### Task details
Repeat each of the records below word for word, leaving out the pictures.

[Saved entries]
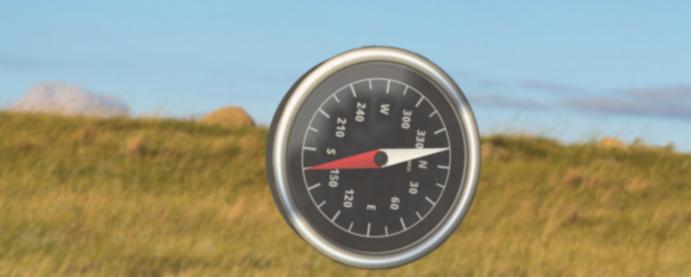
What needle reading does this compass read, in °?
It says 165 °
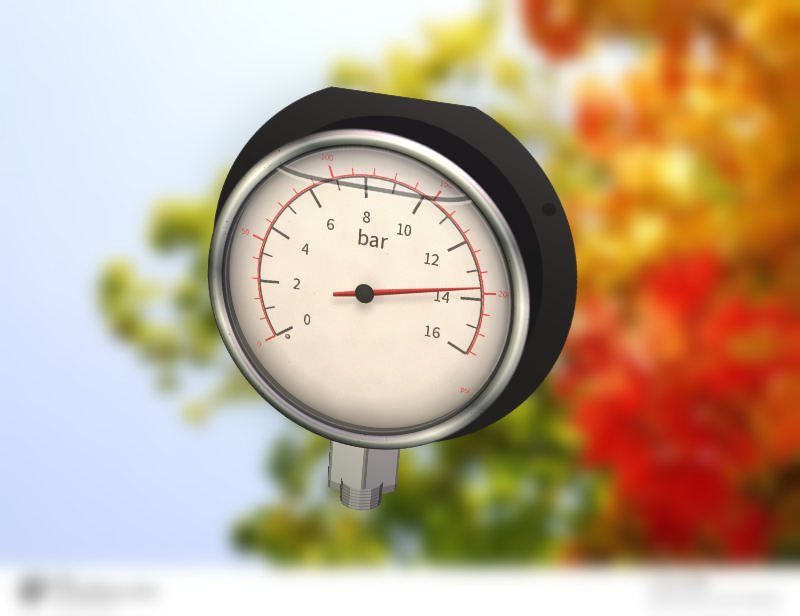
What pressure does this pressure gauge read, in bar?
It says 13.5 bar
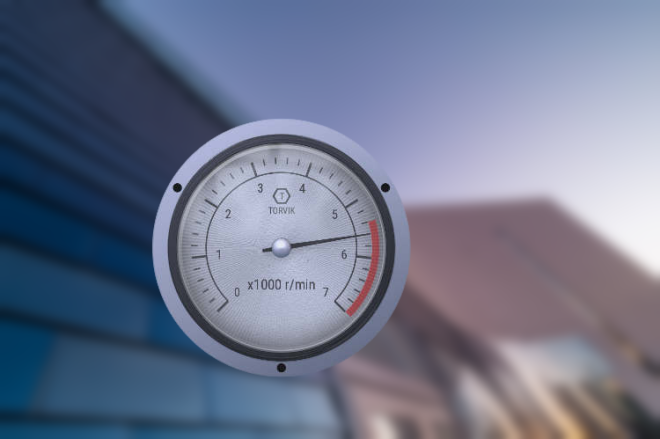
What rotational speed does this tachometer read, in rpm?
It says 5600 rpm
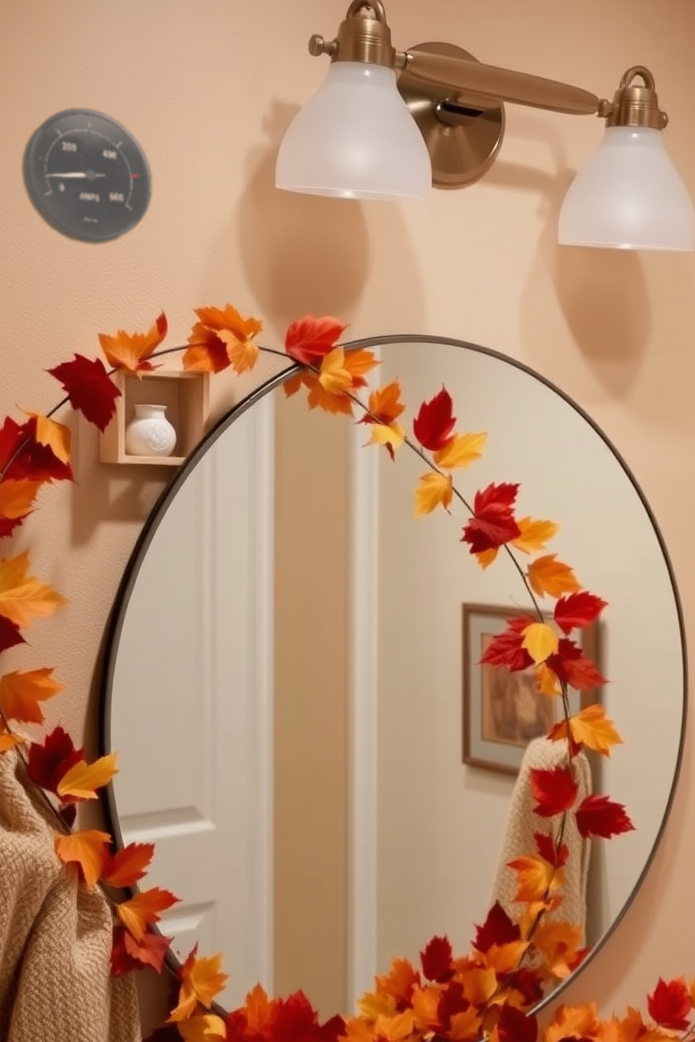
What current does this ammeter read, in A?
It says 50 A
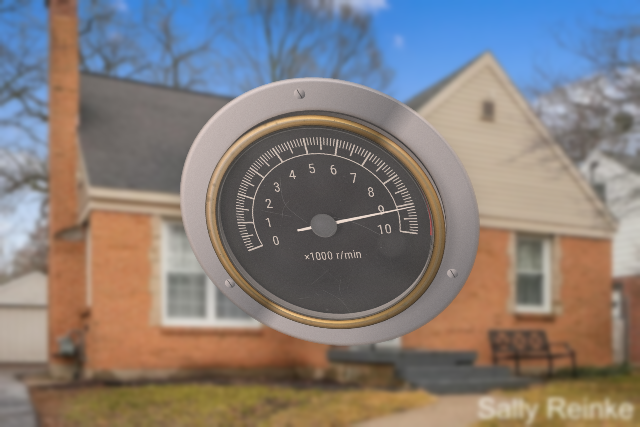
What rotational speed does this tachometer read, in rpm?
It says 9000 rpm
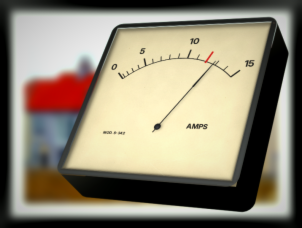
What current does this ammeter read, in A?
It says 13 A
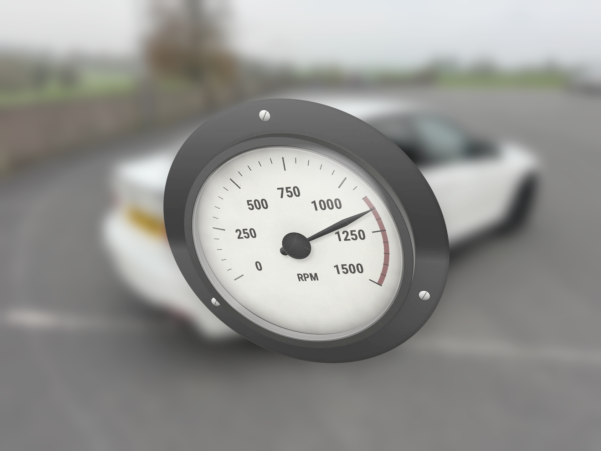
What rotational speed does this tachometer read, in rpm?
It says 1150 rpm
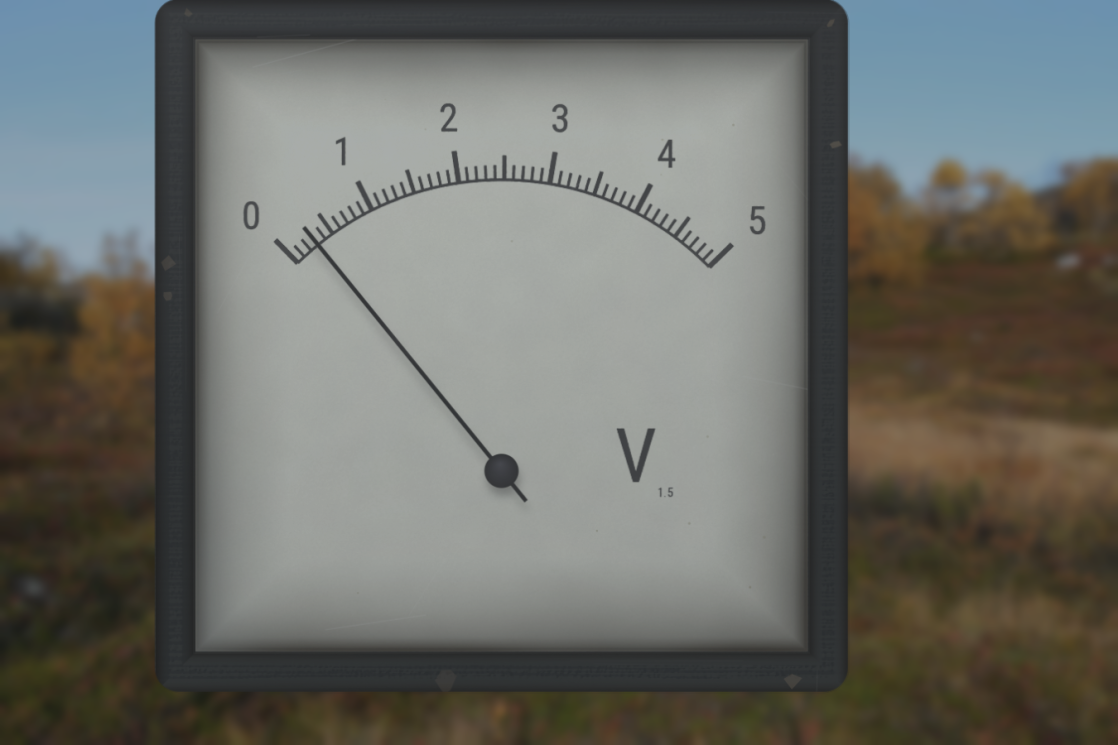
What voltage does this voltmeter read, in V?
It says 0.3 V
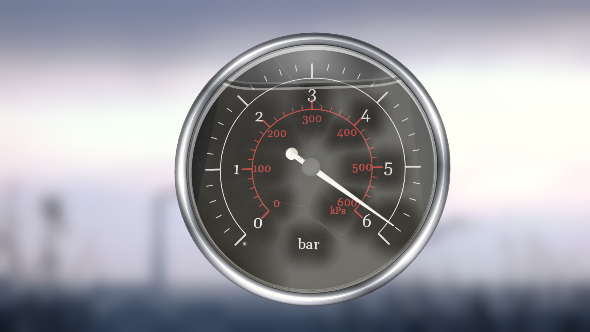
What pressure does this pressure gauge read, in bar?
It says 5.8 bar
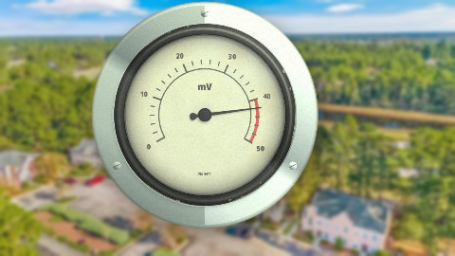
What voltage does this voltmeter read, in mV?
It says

### Output
What needle reading does this compass read, in °?
It says 165 °
What pressure does this pressure gauge read, in bar?
It says 13.5 bar
What rotational speed does this tachometer read, in rpm?
It says 5600 rpm
What current does this ammeter read, in A?
It says 50 A
What rotational speed does this tachometer read, in rpm?
It says 9000 rpm
What current does this ammeter read, in A?
It says 13 A
What rotational speed does this tachometer read, in rpm?
It says 1150 rpm
What voltage does this voltmeter read, in V?
It says 0.3 V
What pressure does this pressure gauge read, in bar?
It says 5.8 bar
What voltage does this voltmeter read, in mV?
It says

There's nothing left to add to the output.